ページの先頭です

長尾川の立石(たていし)

[2015年9月16日]

長尾川の立石

今から三〇〇年以上も前に起きた、元禄(げんろく)の大地震のときでした。長尾村では、村人たちが「ふじ山」と呼ぶ小高い山が崩れて、その土砂が大量に長尾川へ流れ込むという、大被害が起きたのです。
長尾川は、田畑を潤(うるお)す大事な水源でしたから、それが土砂で埋まったのでは村人たちにとって死活問題です。村人たちは長尾川に流れ込んだ土砂を、毎日一所懸命(いっしょけんめい)に運び出しました。その努力で最後に残ったのは、大石一つだけとなりました。しかしその石は、動かそうにも大きすぎ、二進(にっち)も三進(さっち)もいかないのです。そこで村役人が、大石を石のみで割り砕いて運ぼうと考え、石の中央に石のみを打ち込みますと、何とそこから赤い血が吹き出したのです。
「この大石は、ふじ山の神様の霊(れい)が宿る石だったに違いねえ。
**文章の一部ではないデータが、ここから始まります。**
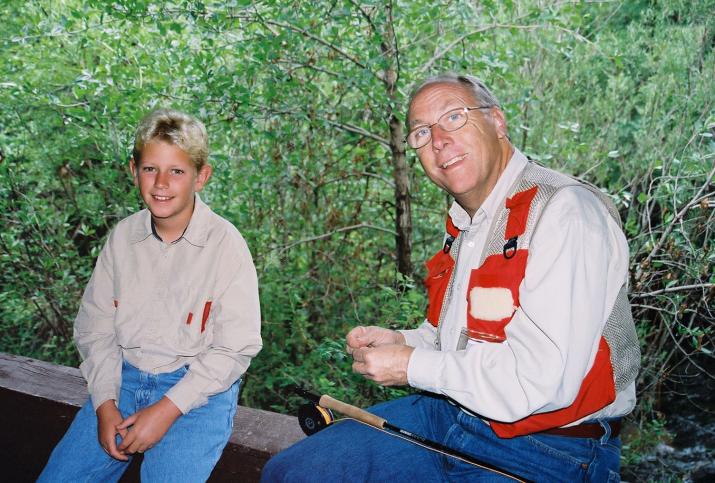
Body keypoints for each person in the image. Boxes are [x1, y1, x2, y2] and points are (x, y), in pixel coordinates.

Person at [261, 74, 640, 482]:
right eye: (421, 132)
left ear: (498, 122)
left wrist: (411, 366)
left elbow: (542, 384)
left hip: (551, 448)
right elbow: (461, 344)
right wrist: (404, 341)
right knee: (293, 473)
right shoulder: (466, 226)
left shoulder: (565, 213)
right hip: (449, 416)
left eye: (454, 117)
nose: (438, 139)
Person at [38, 108, 262, 482]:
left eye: (176, 171)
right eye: (149, 169)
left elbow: (234, 348)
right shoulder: (123, 239)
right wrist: (106, 405)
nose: (161, 183)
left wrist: (167, 409)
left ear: (201, 176)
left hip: (197, 391)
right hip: (121, 379)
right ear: (133, 171)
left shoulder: (226, 246)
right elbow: (95, 329)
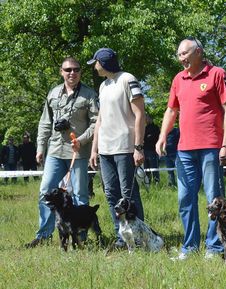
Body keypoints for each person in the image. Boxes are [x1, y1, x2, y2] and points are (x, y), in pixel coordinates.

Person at [155, 37, 226, 260]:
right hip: (184, 149)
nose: (181, 59)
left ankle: (214, 246)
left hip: (211, 147)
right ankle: (189, 247)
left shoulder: (217, 73)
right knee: (185, 199)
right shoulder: (178, 79)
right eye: (179, 55)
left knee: (214, 200)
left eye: (185, 54)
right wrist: (162, 136)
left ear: (198, 52)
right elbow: (171, 111)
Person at [25, 57, 98, 248]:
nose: (72, 73)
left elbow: (96, 122)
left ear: (80, 72)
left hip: (78, 153)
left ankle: (81, 236)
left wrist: (81, 140)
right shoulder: (53, 93)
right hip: (55, 151)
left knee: (79, 195)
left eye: (76, 69)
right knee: (45, 192)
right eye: (68, 70)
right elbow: (45, 122)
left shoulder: (89, 94)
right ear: (61, 72)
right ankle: (44, 235)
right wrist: (40, 147)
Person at [88, 48, 145, 248]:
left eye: (95, 63)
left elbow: (140, 115)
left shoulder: (128, 79)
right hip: (105, 149)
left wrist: (138, 146)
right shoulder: (103, 86)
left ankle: (139, 236)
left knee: (128, 194)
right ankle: (122, 236)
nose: (94, 67)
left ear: (103, 63)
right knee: (111, 193)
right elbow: (100, 120)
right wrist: (94, 149)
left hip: (125, 146)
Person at [143, 113, 161, 184]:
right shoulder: (144, 128)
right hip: (145, 150)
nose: (145, 120)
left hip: (152, 151)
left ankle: (157, 182)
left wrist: (147, 138)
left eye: (147, 118)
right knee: (146, 168)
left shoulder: (155, 128)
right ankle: (148, 182)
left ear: (150, 118)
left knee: (154, 168)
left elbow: (154, 138)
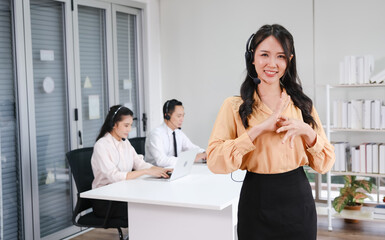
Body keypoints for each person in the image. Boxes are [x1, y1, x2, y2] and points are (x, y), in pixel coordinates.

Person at [206, 24, 335, 240]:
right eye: (264, 54)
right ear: (252, 58)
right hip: (256, 201)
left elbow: (325, 163)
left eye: (281, 56)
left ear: (289, 60)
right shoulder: (233, 106)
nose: (272, 64)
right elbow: (214, 161)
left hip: (298, 201)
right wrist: (258, 130)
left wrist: (307, 132)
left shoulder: (302, 105)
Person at [91, 105, 171, 219]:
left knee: (156, 201)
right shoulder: (102, 145)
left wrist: (161, 170)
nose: (129, 129)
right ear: (114, 124)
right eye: (126, 125)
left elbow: (139, 164)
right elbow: (115, 177)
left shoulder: (125, 142)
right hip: (106, 201)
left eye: (130, 126)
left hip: (123, 194)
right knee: (148, 210)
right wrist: (146, 172)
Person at [145, 99, 207, 168]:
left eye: (183, 116)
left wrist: (205, 153)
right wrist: (192, 158)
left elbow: (192, 148)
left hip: (174, 171)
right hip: (155, 174)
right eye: (179, 116)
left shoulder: (178, 132)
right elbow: (161, 161)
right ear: (167, 116)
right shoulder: (156, 135)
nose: (182, 119)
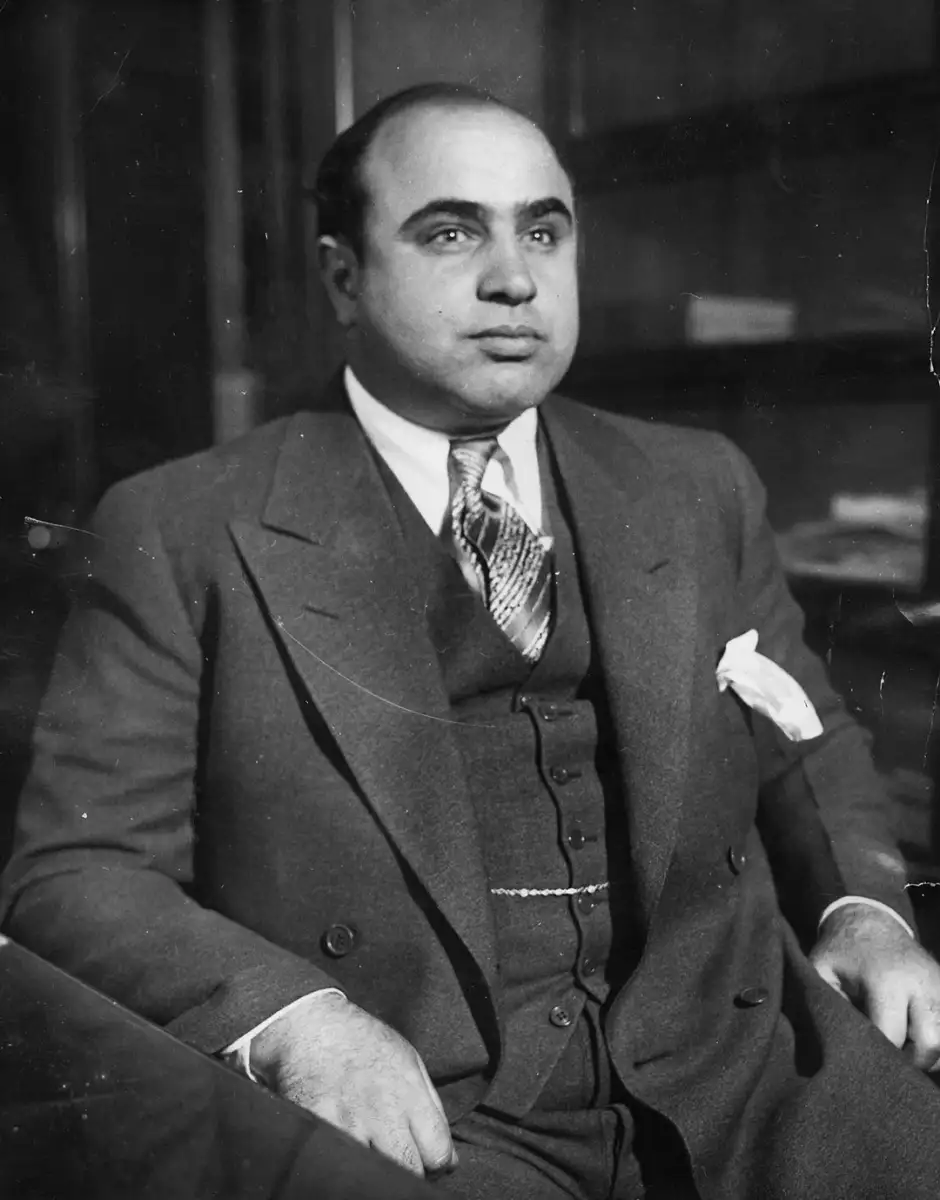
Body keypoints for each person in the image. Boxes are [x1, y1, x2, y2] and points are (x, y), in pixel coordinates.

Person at [3, 82, 940, 1200]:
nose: (515, 279)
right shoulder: (185, 526)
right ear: (343, 278)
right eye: (451, 233)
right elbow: (75, 871)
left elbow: (805, 736)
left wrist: (864, 912)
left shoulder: (694, 483)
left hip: (738, 1067)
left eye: (543, 231)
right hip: (438, 1116)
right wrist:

」
と村人たちは、祟(たた)りを畏(おそ)れて逃げ出し、その後、大石を動かそうとする者は一人もいなくなりました。
そのときから長い年月が過ぎましたが、石のみで割れ目の入った大石は、何時の頃か「立石(たていし)」と名を変え、今も長尾川に残っています。
「立石」は、平成8年頃の台風で下流に押し流されたようです。長尾川河口にそれらしい石の塊が残っています。